Specific fragmentation was a consequence of the socio-economic and political development of East Slavic society. This was an important and inevitable stage in the development of the Old Russian state, which almost all European countries could not avoid. Fragmentation could not come by itself, without the participation of people. She was born mainly by the Yaroslavich princes.

The book examines the influence of family relations between the Yaroslavichs on the socio-political and socio-economic life of the state, showing how the constant desire of the princes for land acquisitions largely gave rise to the specific fragmentation itself and led to its deepening. The genealogical and land aspects of specific fragmentation are the focus of the author’s attention, which distinguishes the book from other works on this topic.

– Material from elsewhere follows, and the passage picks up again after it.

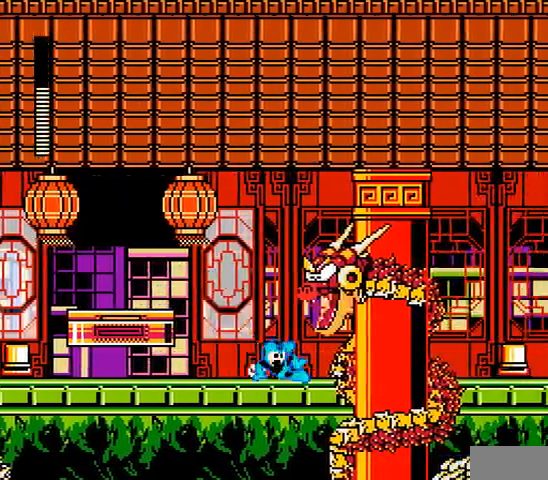
{"dt_ms": 500, "buttons": ["A", "C", "DPAD_RIGHT"], "events": [[167, "C", "up"], [400, "C", "down"]]}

Ancient Rus' and Kyiv in chronicles and legends

Based on the folk tales and legends included in the chronicles, the book reveals a bright and poetic picture of the history of the ancient Russian people: the formation and settlement of tribes, the formation of the first state associations, the founding of cities, the construction and strengthening of the ancient Russian state during the reign of Olga, Svyatoslav and Vladimir.

Formation of the territory of Galician-Volyn Rus

Formation of the territory and the emergence of cities of Galician-Volyn Rus of the 9th-13th centuries.

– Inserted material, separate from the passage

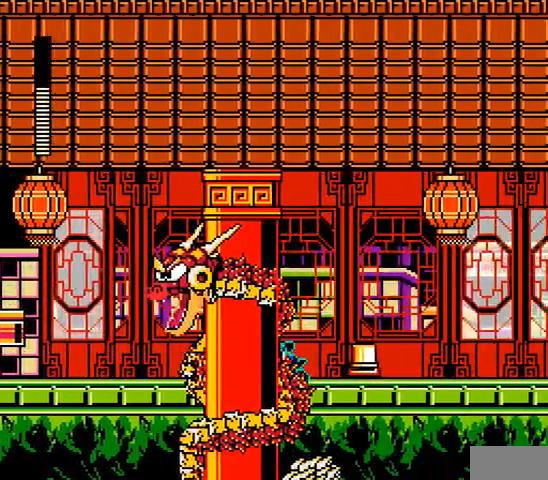
{"dt_ms": 500, "buttons": ["A", "DPAD_RIGHT"], "events": [[100, "C", "up"], [133, "B", "down"], [300, "B", "up"]]}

The book explores the formation of the territory of Galician-Volyn Rus.

The processes of development of the Western Russian lands - Cherven, Belz, Przemysl (VIII-XI centuries), the folding on their basis of the territories of Galician and Volyn lands (XI-XII centuries) with the subsequent folding into a single territory of Galician-Volyn Rus are traced in detail. The genesis of Galician and Volynian cities is shown.

The monograph is based on chronicle and foreign sources, archaeological material.